Tea Production in the World
Tea is the most popular beverage of the world and it is the national drink of the countries like China, India, Sri Lanka, Japan, Russia and UK. Coffee is its nearest rival. Tea leaves (unbrewed) contain more than twice the amount of caffeine found in coffee beans by weight. Therefore, tea is a major source of base product for medicinal caffeine. Tea plant is native to sub-tropical Asia and it is grown widely in both sub-tropical and tropical areas. In tropical areas, however, it is grown on higher elevations. Tea is an evergreen tree which is kept pruned to bush size and it grows best in areas with temperature ranging between 12° and 35° C and receiving a rainfall of more than 250 cm. The rainfall should be distributed throughout the year. Humidity should also be high promoting leaf formation. Stagnant water is highly injurious to the root system of the plant. Tea is sensitive to soil also and it is generally accepted that the special flavours are a result of soil characteristics. The lime rich soil of Darjeeling region is believed to be responsible for the typical flavour of tea grown in that region.
Female workers are engaged for the plucking work at tea estates. The leaves are processed at factories on the estates to produce two types of tea. The tea leaves that are completely processed (i.e. withered, fermented and fired) form black tea. This type of tea forms the bulk of tea entering world trade. The other type of tea is green tea. It is produced when withered leaves undergo steaming or scalding to prevent fermentation. This type of tea is more popular in China and Japan.

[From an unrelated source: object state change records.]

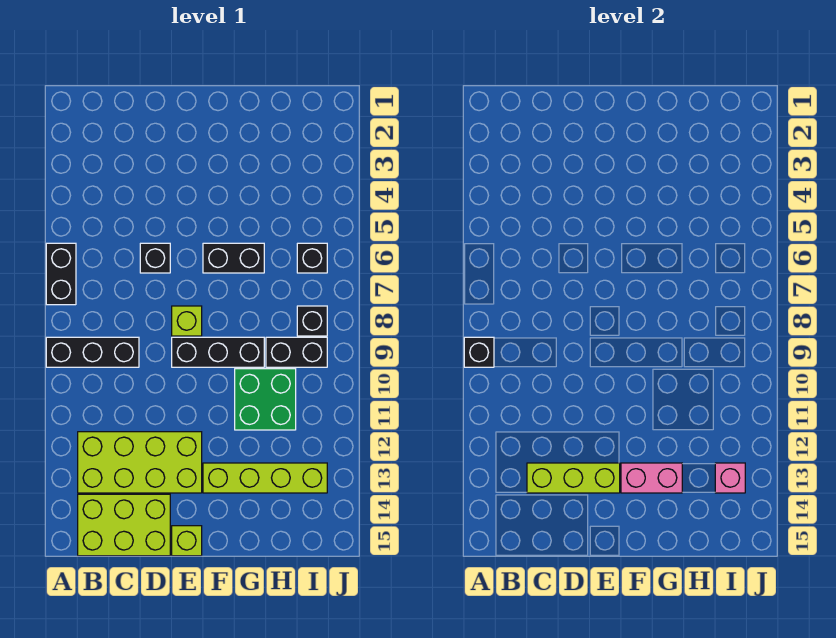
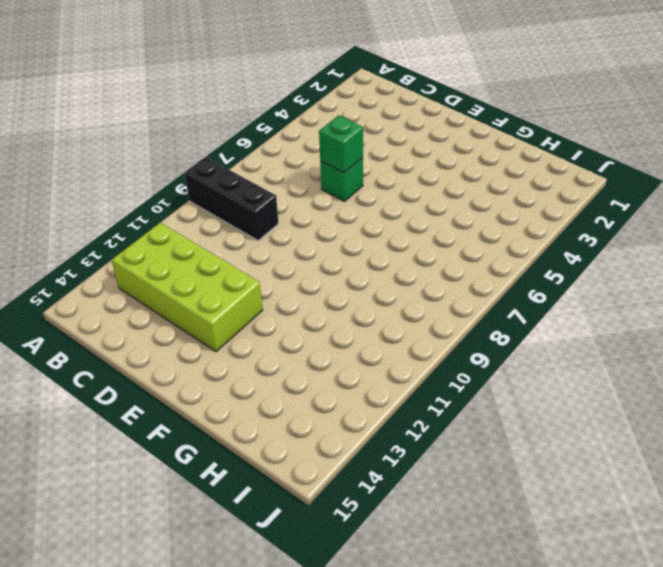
green brick D6 level 1 -> black brick D6 level 1
green brick D6 level 2 -> none
none -> black brick A6:A7 level 1
none -> lime brick B14:D15 level 1
none -> lime brick E8 level 1

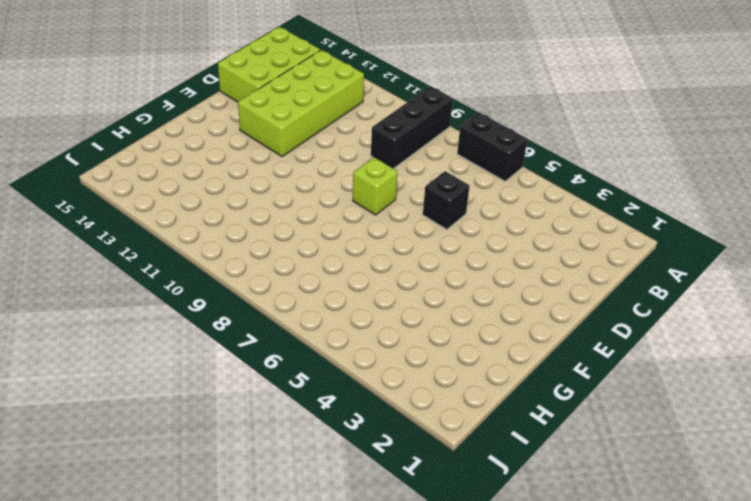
none -> black brick E9:G9 level 1
none -> lime brick E15 level 1
none -> black brick F6:G6 level 1

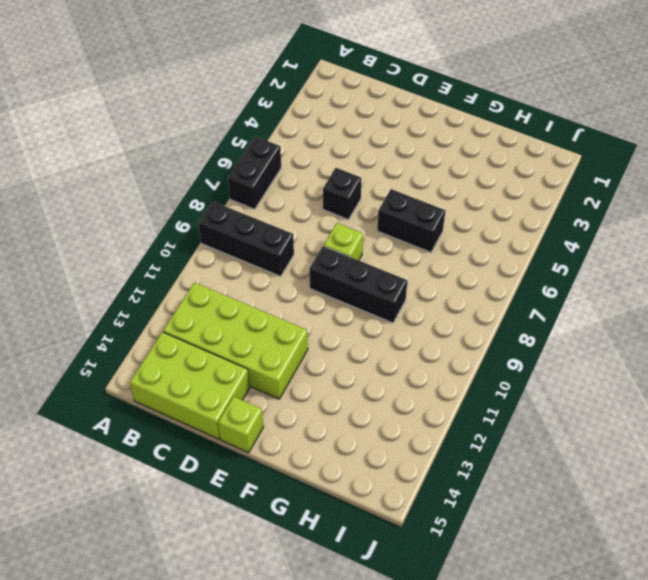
none -> lime brick F13:I13 level 1
none -> green brick G10:H11 level 1
none -> black brick H9:I9 level 1

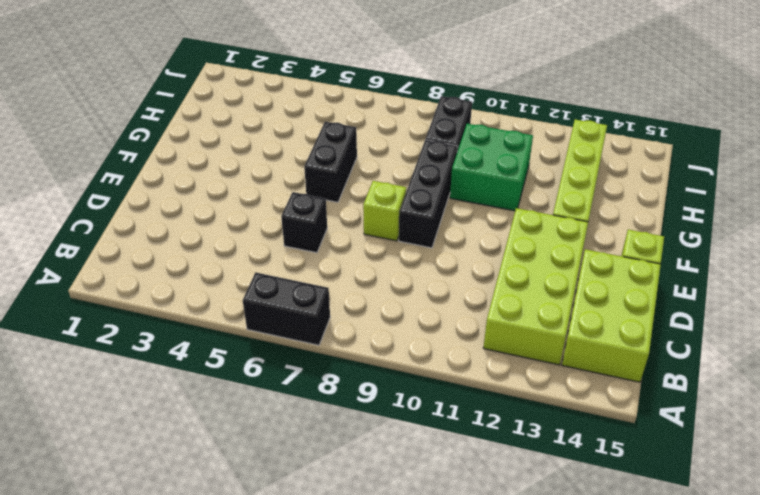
none -> black brick A9:C9 level 1
none -> black brick I6 level 1
none -> black brick I8 level 1

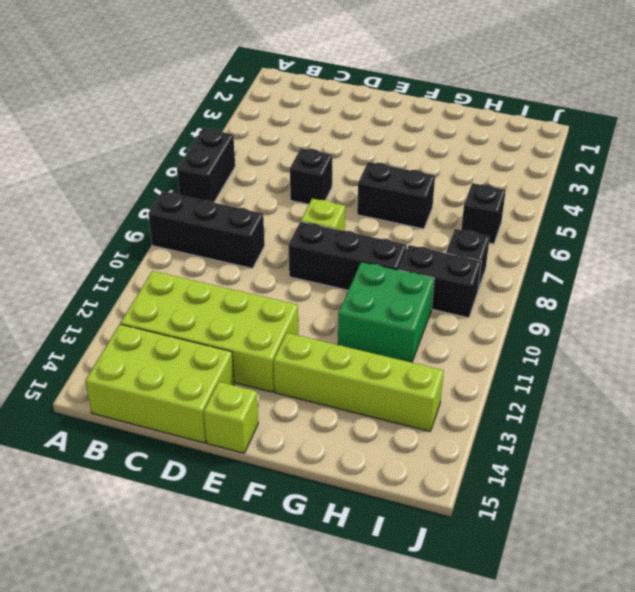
none -> black brick A9 level 2
none -> lime brick C13:E13 level 2
none -> pink brick F13:G13 level 2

Tea plantations vary in size. While most of Indian and Sri Lankan production of tea comes from large plantations (hundreds of acres), most of the production of China and Japan comes from small holders. Asia and Africa account for bulk of the world tea production. India, China and Sri Lanka are the chief producers of tea in Asia. The chief tea-growing region of India lies in the northeastern parts of the country, especially Assam and West Bengal. Another region extends in the Nilgiri Hills in the south.

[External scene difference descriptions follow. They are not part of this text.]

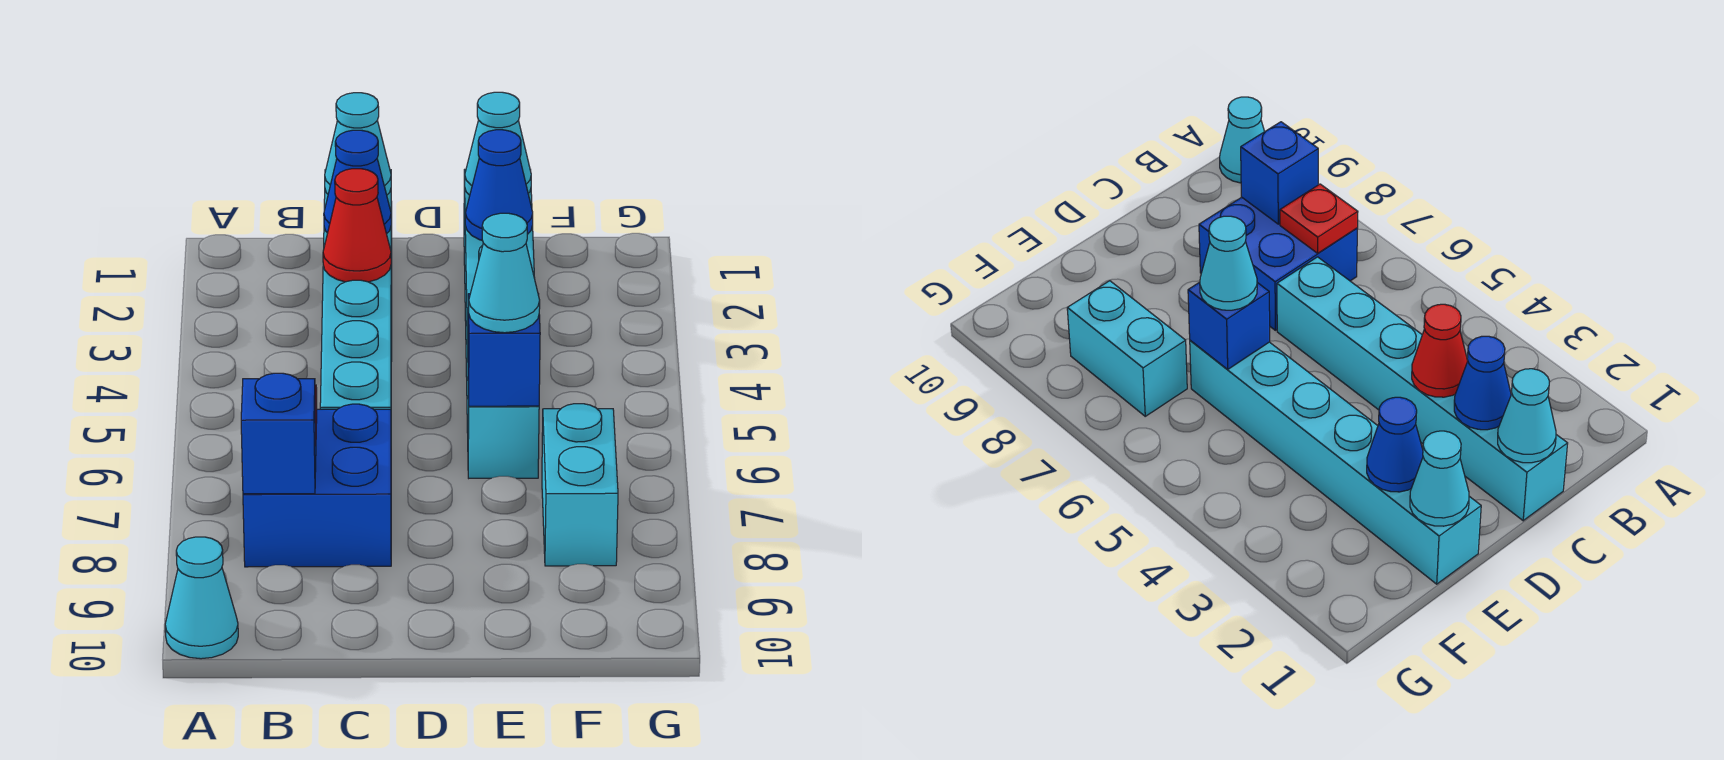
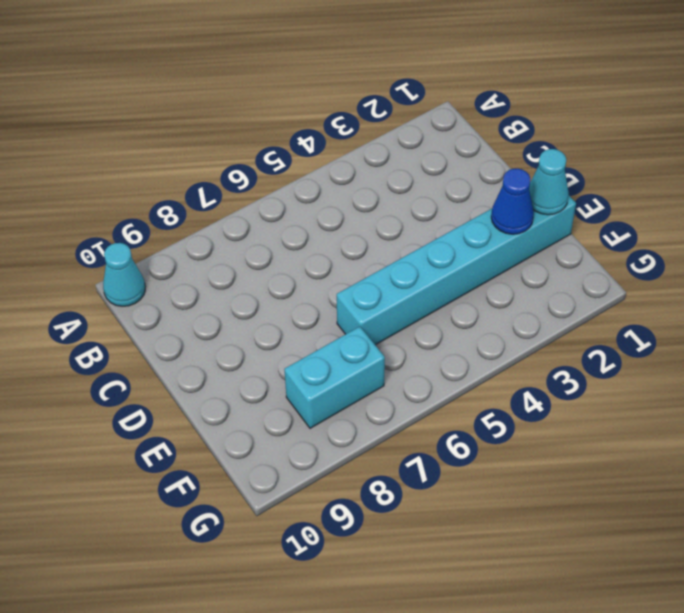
none -> blue brick B7:C8 level 1
none -> cyan brick C1:C6 level 1
none -> red plate B7 level 2

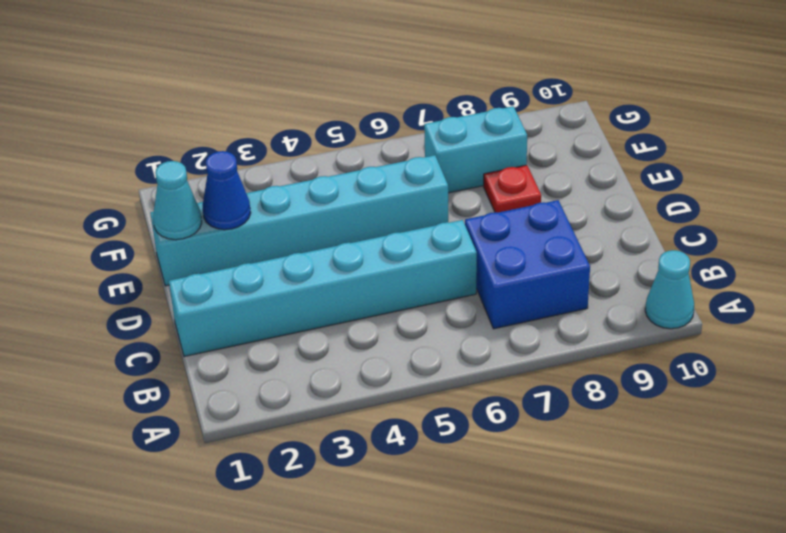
red plate E8 level 1 -> red plate B7 level 2
none -> blue brick B8 level 2
none -> cyan cone C1 level 2
none -> blue cone C2 level 2

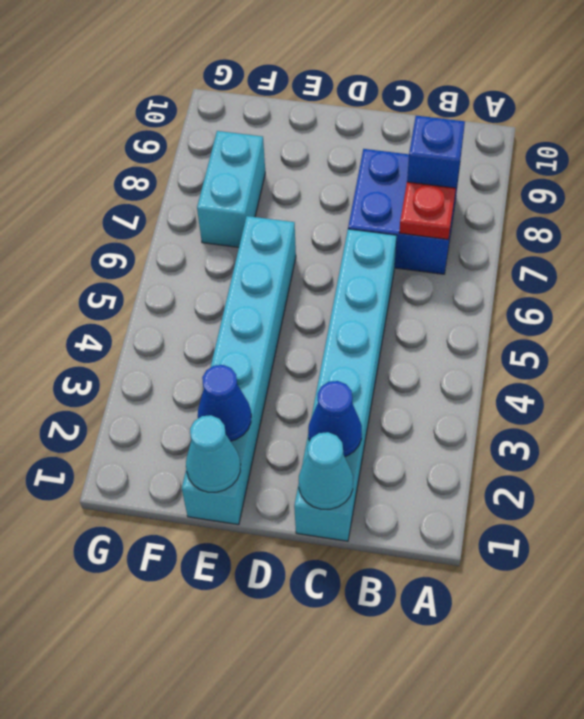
none -> cyan cone A10 level 1
none -> red cone C3 level 2
none -> blue brick E6 level 2

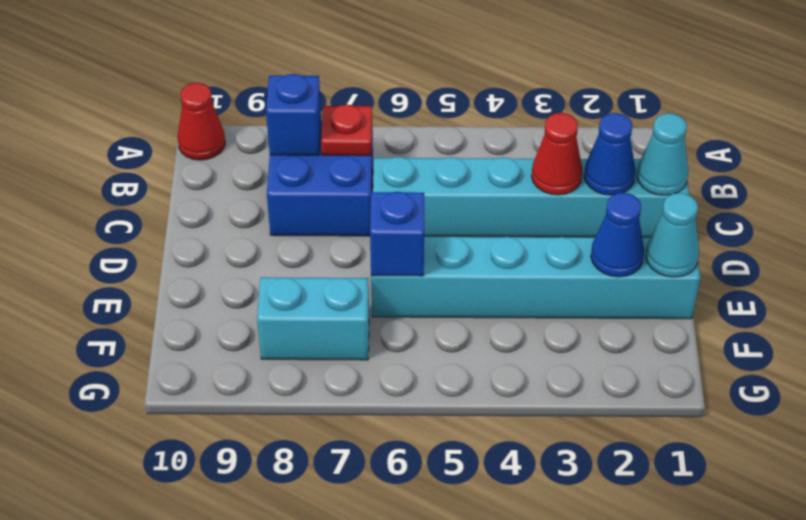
red cone A10 level 1 -> cyan cone A10 level 1
none -> cyan cone E6 level 3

Tea is a major cash crop of Kenya in Africa. The mountain slopes and other uplands in this country provide conditions suitable for tea plantations.
China also exports large quantities of tea.
Britain and Russia are the chief importers of tea.
India is world’s second largest tea producer after China. In 2007-08, India’s estimated tea production was 8 Lakh metric tons. The following table and chart shows world’s top 10 Tea producers.
Values : Metric Tons, Source : FAO
Total world production was around 32 Lakh tons. India accounts for world’s one fourth of Total tea production.
The story of Tea cultivation in India starts from 1774, when Warren Hastings sent a selection of China seeds to George Bogle, the then British emissary in Bhutan for planting the same in Bhutan. This experiment could not produce any substantial results.
In 1780, Robert Kyd experimented with tea cultivation in India with seeds, the consignment of which was stated to have arrived from China.
Robert Bruce in 1823 discovered tea plants growing wild in Upper Brahmaputra valley.
In May 1838 the first Indian tea from Assam was sent to England for public sale.